Exercise instructions: Copy every entry exactly as it reads and exclude whatever pictures appear.

Data shown:

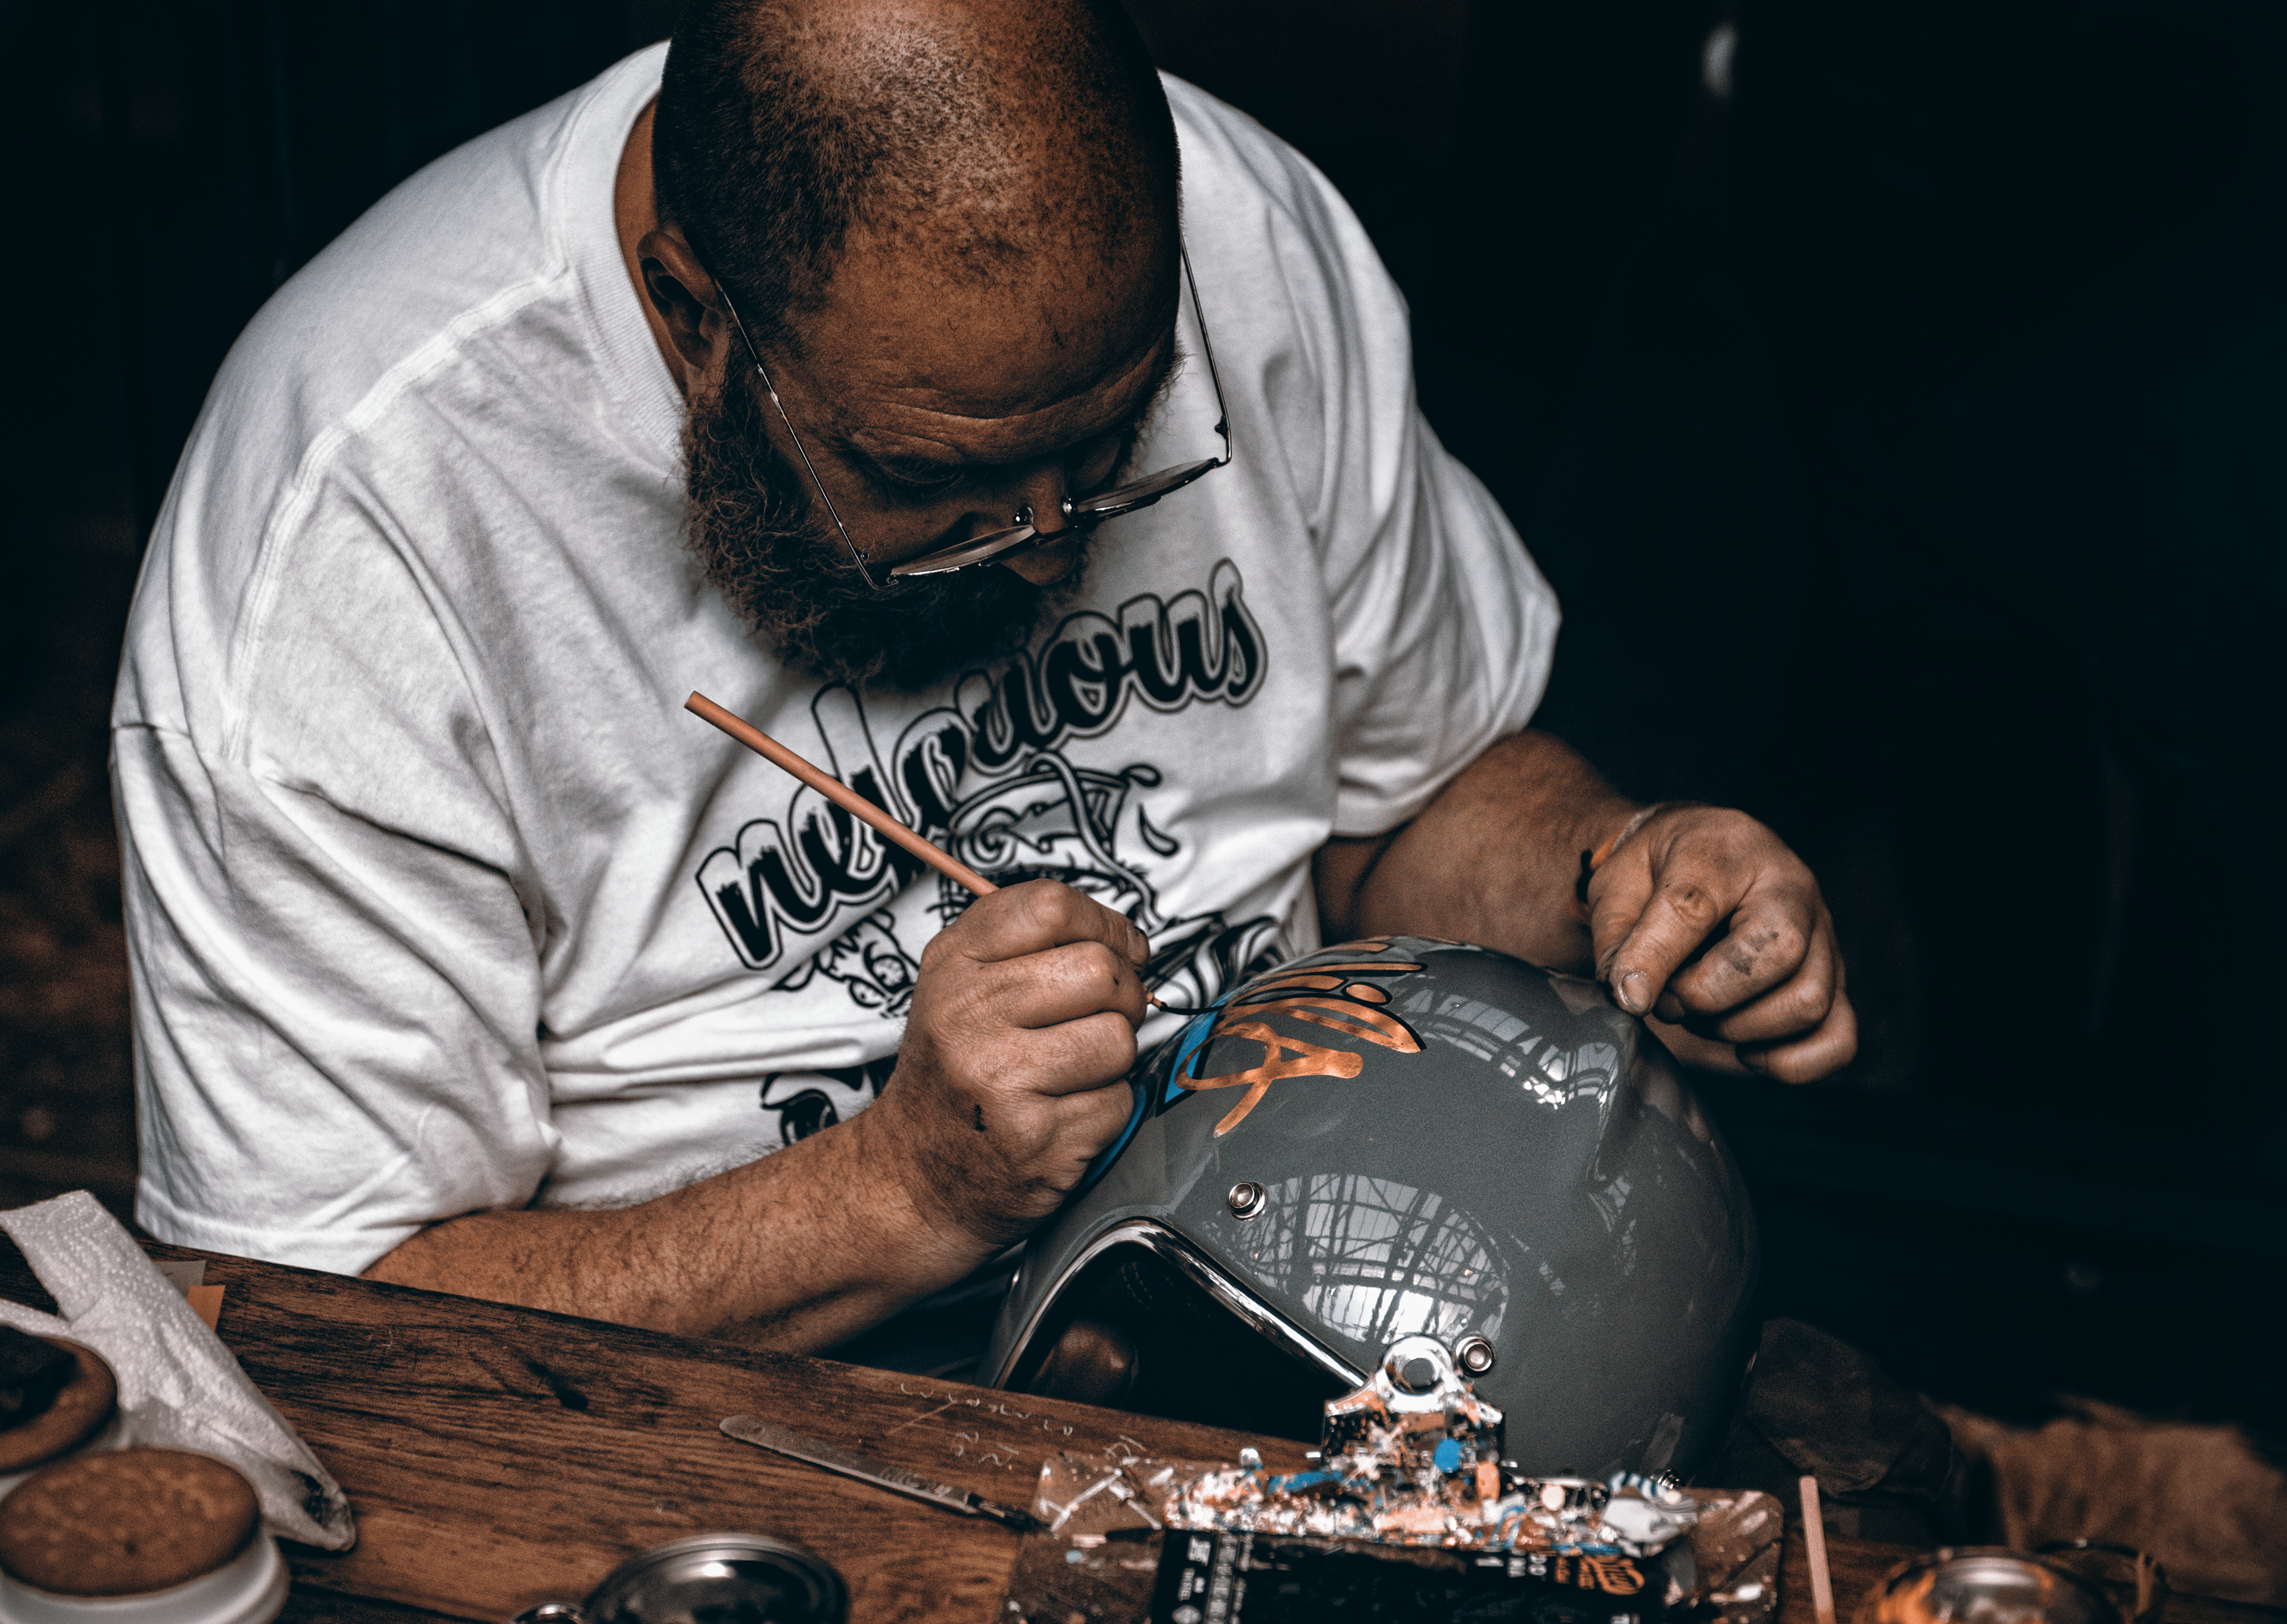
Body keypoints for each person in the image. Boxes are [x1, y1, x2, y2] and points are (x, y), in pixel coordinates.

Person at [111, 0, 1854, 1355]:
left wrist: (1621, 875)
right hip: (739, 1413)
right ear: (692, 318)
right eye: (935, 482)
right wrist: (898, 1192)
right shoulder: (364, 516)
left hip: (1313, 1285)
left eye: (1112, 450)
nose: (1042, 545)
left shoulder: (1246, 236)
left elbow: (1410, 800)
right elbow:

Written answer:
Body keypoints for each person in the image. Boxes are [x1, y1, x2, y2] and points are (x, y), in pixel coordinates.

Person at [111, 0, 1854, 1355]:
left wrist: (1621, 875)
right hip: (739, 1413)
right ear: (692, 318)
right eye: (935, 482)
right wrist: (898, 1192)
right shoulder: (364, 516)
left hip: (1313, 1285)
left eye: (1112, 450)
nose: (1042, 545)
left shoulder: (1246, 236)
left elbow: (1410, 800)
right elbow:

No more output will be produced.